In the material below, find all lines with the string "KiCad" and copy them.
##### DATA FOR PROCESSING #####
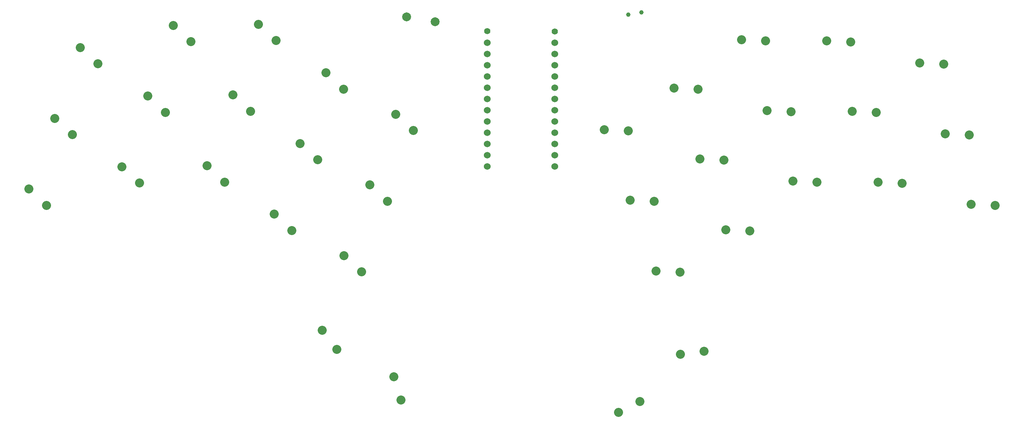
<source format=gbr>
%TF.GenerationSoftware,KiCad,Pcbnew,(6.0.1)*%
%TF.CreationDate,2022-06-05T22:57:28-04:00*%
%TF.ProjectId,sweep-squared,73776565-702d-4737-9175-617265642e6b,rev?*%
%TF.SameCoordinates,Original*%
%TF.FileFunction,Copper,L2,Bot*%
%TF.FilePolarity,Positive*%
%FSLAX46Y46*%
G04 Gerber Fmt 4.6, Leading zero omitted, Abs format (unit mm)*
G04 Created by KiCad (PCBNEW (6.0.1)) date 2022-06-05 22:57:28*
%MOMM*%
%LPD*%
G01*
G04 APERTURE LIST*
%TA.AperFunction,ComponentPad*%
%ADD10C,2.032000*%
%TD*%
%TA.AperFunction,ComponentPad*%
%ADD11C,2.000000*%
%TD*%
%TA.AperFunction,WasherPad*%
%ADD12C,1.000000*%
%TD*%
%TA.AperFunction,ComponentPad*%
%ADD13C,1.397000*%
%TD*%
%TA.AperFunction,ComponentPad*%
%ADD14C,1.524000*%
%TD*%
G04 APERTURE END LIST*
D10*
%TO.P,MX3,2,ROW*%
%TO.N,Net-(D3-Pad2)*%
X99245752Y-64655270D03*
%TO.P,MX3,1,COL*%
%TO.N,col3*%
X103225973Y-68338725D03*
%TD*%
%TO.P,MX23,2,ROW*%
%TO.N,Net-(D23-Pad2)*%
X214036521Y-84107127D03*
%TO.P,MX23,1,COL*%
%TO.N,col8*%
X219453227Y-84370380D03*
%TD*%
%TO.P,MX18,2,ROW*%
%TO.N,Net-(D18-Pad2)*%
X208222178Y-68132352D03*
%TO.P,MX18,1,COL*%
%TO.N,col8*%
X213638884Y-68395605D03*
%TD*%
%TO.P,MX8,2,ROW*%
%TO.N,Net-(D8-Pad2)*%
X93431409Y-80630044D03*
%TO.P,MX8,1,COL*%
%TO.N,col3*%
X97411630Y-84313499D03*
%TD*%
%TO.P,MX7,2,ROW*%
%TO.N,Net-(D7-Pad2)*%
X74191205Y-80863592D03*
%TO.P,MX7,1,COL*%
%TO.N,col2*%
X78171426Y-84547047D03*
%TD*%
%TO.P,MX11,2,ROW*%
%TO.N,Net-(D11-Pad2)*%
X47392356Y-101864345D03*
%TO.P,MX11,1,COL*%
%TO.N,col1*%
X51372577Y-105547800D03*
%TD*%
%TO.P,MX30,2,ROW*%
%TO.N,Net-(D30-Pad2)*%
X260075574Y-105341429D03*
%TO.P,MX30,1,COL*%
%TO.N,col10*%
X265492280Y-105604682D03*
%TD*%
%TO.P,MX13,2,ROW*%
%TO.N,Net-(D13-Pad2)*%
X87617067Y-96604819D03*
%TO.P,MX13,1,COL*%
%TO.N,col3*%
X91597288Y-100288274D03*
%TD*%
%TO.P,MX26,2,ROW*%
%TO.N,Net-(D26-Pad2)*%
X188929100Y-120382014D03*
%TO.P,MX26,1,COL*%
%TO.N,col6*%
X194345806Y-120645267D03*
%TD*%
%TO.P,MX5,2,ROW*%
%TO.N,Net-(D5-Pad2)*%
X130167515Y-84955383D03*
%TO.P,MX5,1,COL*%
%TO.N,col5*%
X134147736Y-88638838D03*
%TD*%
%TO.P,MX16,2,ROW*%
%TO.N,Net-(D16-Pad2)*%
X177300415Y-88432465D03*
%TO.P,MX16,1,COL*%
%TO.N,col6*%
X182717121Y-88695718D03*
%TD*%
%TO.P,MX4,2,ROW*%
%TO.N,Net-(D4-Pad2)*%
X114415916Y-75604065D03*
%TO.P,MX4,1,COL*%
%TO.N,col4*%
X118396137Y-79287520D03*
%TD*%
%TO.P,MX21,2,ROW*%
%TO.N,Net-(D21-Pad2)*%
X183114757Y-104407239D03*
%TO.P,MX21,1,COL*%
%TO.N,col6*%
X188531463Y-104670492D03*
%TD*%
D11*
%TO.P,RSW1,2,2*%
%TO.N,reset*%
X132689375Y-62935643D03*
%TO.P,RSW1,1,1*%
%TO.N,gnd*%
X139090625Y-64064357D03*
%TD*%
D10*
%TO.P,MX10,2,ROW*%
%TO.N,Net-(D10-Pad2)*%
X124353173Y-100930156D03*
%TO.P,MX10,1,COL*%
%TO.N,col5*%
X128333394Y-104613611D03*
%TD*%
D12*
%TO.P,SW_POWER1,*%
%TO.N,*%
X182672788Y-62490472D03*
X185627212Y-61969528D03*
%TD*%
D10*
%TO.P,MX24,2,ROW*%
%TO.N,Net-(D24-Pad2)*%
X233276725Y-84340674D03*
%TO.P,MX24,1,COL*%
%TO.N,col9*%
X238693431Y-84603927D03*
%TD*%
%TO.P,MX1,2,ROW*%
%TO.N,Net-(D1-Pad2)*%
X59021041Y-69914797D03*
%TO.P,MX1,1,COL*%
%TO.N,col1*%
X63001262Y-73598252D03*
%TD*%
%TO.P,MX31,2,ROW*%
%TO.N,Net-(D31-Pad2)*%
X113604140Y-133768296D03*
%TO.P,MX31,1,COL*%
%TO.N,col1*%
X116884267Y-138086949D03*
%TD*%
%TO.P,MX28,2,ROW*%
%TO.N,Net-(D28-Pad2)*%
X219850863Y-100081901D03*
%TO.P,MX28,1,COL*%
%TO.N,col8*%
X225267569Y-100345154D03*
%TD*%
%TO.P,MX33,2,ROW*%
%TO.N,Net-(D33-Pad2)*%
X180470517Y-152290569D03*
%TO.P,MX33,1,COL*%
%TO.N,col3*%
X185293148Y-149810201D03*
%TD*%
D13*
%TO.P,Bat+1,1,1*%
%TO.N,BT+*%
X166056400Y-66300000D03*
%TD*%
D10*
%TO.P,MX2,2,ROW*%
%TO.N,Net-(D2-Pad2)*%
X80005548Y-64888817D03*
%TO.P,MX2,1,COL*%
%TO.N,col2*%
X83985769Y-68572272D03*
%TD*%
%TO.P,MX17,2,ROW*%
%TO.N,Net-(D17-Pad2)*%
X193052014Y-79081147D03*
%TO.P,MX17,1,COL*%
%TO.N,col7*%
X198468720Y-79344400D03*
%TD*%
D13*
%TO.P,BatGND1,1,1*%
%TO.N,gnd*%
X150848939Y-66214876D03*
%TD*%
D10*
%TO.P,MX27,2,ROW*%
%TO.N,Net-(D27-Pad2)*%
X204680699Y-111030697D03*
%TO.P,MX27,1,COL*%
%TO.N,col7*%
X210097405Y-111293950D03*
%TD*%
%TO.P,MX14,2,ROW*%
%TO.N,Net-(D14-Pad2)*%
X102787231Y-107553614D03*
%TO.P,MX14,1,COL*%
%TO.N,col4*%
X106767452Y-111237069D03*
%TD*%
%TO.P,MX15,2,ROW*%
%TO.N,Net-(D15-Pad2)*%
X118538830Y-116904931D03*
%TO.P,MX15,1,COL*%
%TO.N,col5*%
X122519051Y-120588386D03*
%TD*%
%TO.P,MX20,2,ROW*%
%TO.N,Net-(D20-Pad2)*%
X248446889Y-73391879D03*
%TO.P,MX20,1,COL*%
%TO.N,col10*%
X253863595Y-73655132D03*
%TD*%
%TO.P,MX22,2,ROW*%
%TO.N,Net-(D22-Pad2)*%
X198866356Y-95055922D03*
%TO.P,MX22,1,COL*%
%TO.N,col7*%
X204283062Y-95319175D03*
%TD*%
%TO.P,MX34,2,ROW*%
%TO.N,Net-(D34-Pad2)*%
X194419873Y-139140897D03*
%TO.P,MX34,1,COL*%
%TO.N,col4*%
X199800000Y-138459550D03*
%TD*%
%TO.P,MX6,2,ROW*%
%TO.N,Net-(D6-Pad2)*%
X53206698Y-85889572D03*
%TO.P,MX6,1,COL*%
%TO.N,col1*%
X57186919Y-89573027D03*
%TD*%
%TO.P,MX25,2,ROW*%
%TO.N,Net-(D25-Pad2)*%
X254261232Y-89366654D03*
%TO.P,MX25,1,COL*%
%TO.N,col10*%
X259677938Y-89629907D03*
%TD*%
%TO.P,MX9,2,ROW*%
%TO.N,Net-(D9-Pad2)*%
X108601574Y-91578840D03*
%TO.P,MX9,1,COL*%
%TO.N,col4*%
X112581795Y-95262295D03*
%TD*%
%TO.P,MX12,2,ROW*%
%TO.N,Net-(D12-Pad2)*%
X68376863Y-96838366D03*
%TO.P,MX12,1,COL*%
%TO.N,col2*%
X72357084Y-100521821D03*
%TD*%
%TO.P,MX32,2,ROW*%
%TO.N,Net-(D32-Pad2)*%
X129765093Y-144299855D03*
%TO.P,MX32,1,COL*%
%TO.N,col2*%
X131370338Y-149479931D03*
%TD*%
%TO.P,MX29,2,ROW*%
%TO.N,Net-(D29-Pad2)*%
X239091067Y-100315448D03*
%TO.P,MX29,1,COL*%
%TO.N,col9*%
X244507773Y-100578701D03*
%TD*%
%TO.P,MX19,2,ROW*%
%TO.N,Net-(D19-Pad2)*%
X227462382Y-68365900D03*
%TO.P,MX19,1,COL*%
%TO.N,col9*%
X232879088Y-68629153D03*
%TD*%
D14*
%TO.P,U1,24,RAW*%
%TO.N,raw*%
X150836400Y-68822000D03*
%TO.P,U1,23,GND*%
%TO.N,gnd*%
X150836400Y-71362000D03*
%TO.P,U1,22,RST*%
%TO.N,reset*%
X150836400Y-73902000D03*
%TO.P,U1,21,VCC*%
%TO.N,unconnected-(U1-Pad21)*%
X150836400Y-76442000D03*
%TO.P,U1,20,F4*%
%TO.N,row1*%
X150836400Y-78982000D03*
%TO.P,U1,19,F5*%
%TO.N,unconnected-(U1-Pad19)*%
X150836400Y-81522000D03*
%TO.P,U1,18,F6*%
%TO.N,col3*%
X150836400Y-84062000D03*
%TO.P,U1,17,F7*%
%TO.N,col5*%
X150836400Y-86602000D03*
%TO.P,U1,16,B1*%
%TO.N,col4*%
X150836400Y-89142000D03*
%TO.P,U1,15,B3*%
%TO.N,row4*%
X150836400Y-91682000D03*
%TO.P,U1,14,B2*%
%TO.N,col2*%
X150836400Y-94222000D03*
%TO.P,U1,13,B6*%
%TO.N,col1*%
X150836400Y-96762000D03*
%TO.P,U1,12,B5*%
%TO.N,unconnected-(U1-Pad12)*%
X166056400Y-96762000D03*
%TO.P,U1,11,B4*%
%TO.N,col10*%
X166056400Y-94222000D03*
%TO.P,U1,10,E6*%
%TO.N,col9*%
X166056400Y-91682000D03*
%TO.P,U1,9,D7*%
%TO.N,col8*%
X166056400Y-89142000D03*
%TO.P,U1,8,C6*%
%TO.N,row3*%
X166056400Y-86602000D03*
%TO.P,U1,7,D4*%
%TO.N,col6*%
X166056400Y-84062000D03*
%TO.P,U1,6,SCL*%
%TO.N,col7*%
X166056400Y-81522000D03*
%TO.P,U1,5,SDA*%
%TO.N,row2*%
X166056400Y-78982000D03*
%TO.P,U1,4,GND*%
%TO.N,gnd*%
X166056400Y-76442000D03*
%TO.P,U1,3,GND*%
X166056400Y-73902000D03*
%TO.P,U1,2,RX*%
%TO.N,unconnected-(U1-Pad2)*%
X166056400Y-71362000D03*
%TO.P,U1,1,TX*%
%TO.N,unconnected-(U1-Pad1)*%
X166056400Y-68822000D03*
%TD*%
M02*

</source>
#####
THE ANSWER
%TF.GenerationSoftware,KiCad,Pcbnew,(6.0.1)*%
G04 Created by KiCad (PCBNEW (6.0.1)) date 2022-06-05 22:57:28*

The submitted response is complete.